Un po’ nascosto, in questa sala, si trova un quadro che rappresenta probabilmente l’unica testimonianza iconografica di Luigi Belloli, il più grande cornista italiano della prima metà dell’800.
Fu allievo del leggendario Giovanni Punto (Jan Václav Stich), per il quale persino Beethoven scrisse una sonata ancora oggi spesso eseguita.
Delle esecuzioni di tale sonata è passata alla storia una recensione di un giornale di Pest, in Ungheria. “Chi è questo Beethoven? Il suo nome non ci è noto. Di sicuro Punto è molto più conosciuto”.

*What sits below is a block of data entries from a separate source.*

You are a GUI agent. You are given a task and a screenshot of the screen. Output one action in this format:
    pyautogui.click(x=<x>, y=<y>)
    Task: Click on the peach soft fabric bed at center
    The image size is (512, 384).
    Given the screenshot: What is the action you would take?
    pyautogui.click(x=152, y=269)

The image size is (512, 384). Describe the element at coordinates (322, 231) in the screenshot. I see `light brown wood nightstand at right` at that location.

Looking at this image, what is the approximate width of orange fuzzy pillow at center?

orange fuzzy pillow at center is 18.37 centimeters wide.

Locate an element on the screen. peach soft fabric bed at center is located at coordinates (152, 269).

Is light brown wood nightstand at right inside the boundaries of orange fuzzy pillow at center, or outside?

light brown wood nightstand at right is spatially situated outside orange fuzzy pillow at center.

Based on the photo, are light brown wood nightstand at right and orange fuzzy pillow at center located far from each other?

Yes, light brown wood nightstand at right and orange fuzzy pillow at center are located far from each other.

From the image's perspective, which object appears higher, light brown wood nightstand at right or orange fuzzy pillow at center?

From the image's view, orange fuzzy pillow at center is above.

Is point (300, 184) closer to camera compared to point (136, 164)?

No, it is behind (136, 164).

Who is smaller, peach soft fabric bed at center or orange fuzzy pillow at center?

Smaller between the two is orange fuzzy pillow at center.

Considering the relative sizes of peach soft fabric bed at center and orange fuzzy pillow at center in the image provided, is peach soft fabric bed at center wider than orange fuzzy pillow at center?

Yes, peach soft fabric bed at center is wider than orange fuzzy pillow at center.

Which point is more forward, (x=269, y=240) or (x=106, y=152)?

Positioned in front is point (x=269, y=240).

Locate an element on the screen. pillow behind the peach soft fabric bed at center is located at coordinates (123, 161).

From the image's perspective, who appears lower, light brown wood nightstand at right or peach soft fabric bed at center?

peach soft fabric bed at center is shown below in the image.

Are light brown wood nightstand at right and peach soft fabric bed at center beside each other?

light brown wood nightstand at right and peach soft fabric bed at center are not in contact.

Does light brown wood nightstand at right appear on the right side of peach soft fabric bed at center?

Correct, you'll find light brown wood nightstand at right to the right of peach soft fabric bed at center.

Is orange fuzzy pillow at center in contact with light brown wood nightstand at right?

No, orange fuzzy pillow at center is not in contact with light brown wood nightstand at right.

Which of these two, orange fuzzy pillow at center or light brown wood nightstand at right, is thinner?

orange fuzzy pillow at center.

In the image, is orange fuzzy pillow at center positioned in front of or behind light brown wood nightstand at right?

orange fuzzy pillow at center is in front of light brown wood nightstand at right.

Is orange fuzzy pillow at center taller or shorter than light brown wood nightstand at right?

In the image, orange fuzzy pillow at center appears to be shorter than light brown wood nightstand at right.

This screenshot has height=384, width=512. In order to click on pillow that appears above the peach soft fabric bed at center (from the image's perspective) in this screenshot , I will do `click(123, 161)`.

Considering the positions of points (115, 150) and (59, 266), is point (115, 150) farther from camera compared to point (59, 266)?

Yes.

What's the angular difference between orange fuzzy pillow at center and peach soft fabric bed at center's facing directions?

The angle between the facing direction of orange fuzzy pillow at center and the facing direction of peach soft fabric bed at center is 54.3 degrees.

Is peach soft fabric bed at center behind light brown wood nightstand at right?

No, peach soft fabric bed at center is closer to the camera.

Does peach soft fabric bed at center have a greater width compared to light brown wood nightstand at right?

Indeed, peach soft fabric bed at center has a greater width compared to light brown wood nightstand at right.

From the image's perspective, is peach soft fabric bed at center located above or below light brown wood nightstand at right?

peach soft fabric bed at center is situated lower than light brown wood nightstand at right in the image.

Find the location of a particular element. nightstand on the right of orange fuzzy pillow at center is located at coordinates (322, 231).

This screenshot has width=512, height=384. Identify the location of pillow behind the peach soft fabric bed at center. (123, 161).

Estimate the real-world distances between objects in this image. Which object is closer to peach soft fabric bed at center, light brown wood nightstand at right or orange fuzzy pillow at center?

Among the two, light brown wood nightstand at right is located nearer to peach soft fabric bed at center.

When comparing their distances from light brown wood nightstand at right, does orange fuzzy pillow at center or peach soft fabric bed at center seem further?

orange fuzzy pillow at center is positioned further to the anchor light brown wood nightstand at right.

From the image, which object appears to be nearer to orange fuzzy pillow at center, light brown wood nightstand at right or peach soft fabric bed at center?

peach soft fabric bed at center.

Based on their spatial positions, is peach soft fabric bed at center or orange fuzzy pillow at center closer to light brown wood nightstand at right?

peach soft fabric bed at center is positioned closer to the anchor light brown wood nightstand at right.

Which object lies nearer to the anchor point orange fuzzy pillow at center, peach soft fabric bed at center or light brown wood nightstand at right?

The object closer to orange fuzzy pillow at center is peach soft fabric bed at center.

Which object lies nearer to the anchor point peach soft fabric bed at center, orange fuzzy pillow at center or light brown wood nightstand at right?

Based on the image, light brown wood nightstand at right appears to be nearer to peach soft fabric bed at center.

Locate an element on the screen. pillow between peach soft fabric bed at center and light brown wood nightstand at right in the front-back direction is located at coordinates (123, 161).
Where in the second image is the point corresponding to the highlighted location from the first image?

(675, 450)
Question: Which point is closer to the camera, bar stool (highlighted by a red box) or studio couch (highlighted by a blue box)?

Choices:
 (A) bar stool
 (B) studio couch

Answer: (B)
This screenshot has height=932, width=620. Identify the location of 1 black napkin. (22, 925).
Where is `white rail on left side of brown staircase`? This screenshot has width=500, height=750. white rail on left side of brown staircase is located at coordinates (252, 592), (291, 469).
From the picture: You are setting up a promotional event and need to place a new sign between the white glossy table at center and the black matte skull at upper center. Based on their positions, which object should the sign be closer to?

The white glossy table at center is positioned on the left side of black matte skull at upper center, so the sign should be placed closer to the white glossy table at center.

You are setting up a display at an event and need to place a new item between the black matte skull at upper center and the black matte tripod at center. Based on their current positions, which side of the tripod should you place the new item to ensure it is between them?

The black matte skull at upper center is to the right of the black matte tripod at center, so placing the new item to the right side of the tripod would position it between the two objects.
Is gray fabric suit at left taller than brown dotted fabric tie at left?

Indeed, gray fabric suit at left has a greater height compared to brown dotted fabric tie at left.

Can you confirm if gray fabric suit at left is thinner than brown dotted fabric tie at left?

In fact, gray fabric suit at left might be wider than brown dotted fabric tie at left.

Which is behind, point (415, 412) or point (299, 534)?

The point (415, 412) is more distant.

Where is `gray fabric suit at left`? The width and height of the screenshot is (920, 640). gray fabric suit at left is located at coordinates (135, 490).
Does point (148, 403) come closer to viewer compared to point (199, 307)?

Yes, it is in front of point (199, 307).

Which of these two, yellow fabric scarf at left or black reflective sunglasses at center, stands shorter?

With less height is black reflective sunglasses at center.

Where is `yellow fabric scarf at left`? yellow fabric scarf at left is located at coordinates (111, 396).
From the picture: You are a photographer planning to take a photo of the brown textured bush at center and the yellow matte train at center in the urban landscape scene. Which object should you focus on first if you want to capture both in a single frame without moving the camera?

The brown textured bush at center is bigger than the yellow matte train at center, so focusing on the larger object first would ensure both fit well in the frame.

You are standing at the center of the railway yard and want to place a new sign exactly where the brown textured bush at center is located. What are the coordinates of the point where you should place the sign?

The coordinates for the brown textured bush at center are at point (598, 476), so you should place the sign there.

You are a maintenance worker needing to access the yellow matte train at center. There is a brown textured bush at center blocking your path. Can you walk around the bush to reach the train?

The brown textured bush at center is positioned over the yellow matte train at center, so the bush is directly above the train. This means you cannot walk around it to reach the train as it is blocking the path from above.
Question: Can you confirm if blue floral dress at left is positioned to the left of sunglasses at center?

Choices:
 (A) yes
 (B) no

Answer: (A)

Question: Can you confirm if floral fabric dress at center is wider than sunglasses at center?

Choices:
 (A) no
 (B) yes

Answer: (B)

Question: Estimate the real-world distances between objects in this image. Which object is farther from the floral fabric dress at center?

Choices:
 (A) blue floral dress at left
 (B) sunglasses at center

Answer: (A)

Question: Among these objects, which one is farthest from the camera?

Dal 1803 Belloli fu primo corno nell’orchestra del Teatro alla Scala e successivamente professore di corno e
tromba al Conservatorio. Non deve stupire la padronanza dei due strumenti: anche il padre di Rossini li suonava entrambi. Il corno che tiene in mano è uno strumento “naturale”, cioè senza cilindri. L’intera gamma cromatica, impossibile alla tromba prima dell’invenzione dei pistoni, era resa attuabile
invece al corno (pur con timbri differenti) dall’introduzione della mano nel padiglione.
Questo quadro va idealmente collocato accanto a quelli di Cavallini e Rolla, in sala 4, e ci fa riflettere sulle
lontane radici dell’eccellenza strumentale dell’orchestra del nostro Teatro.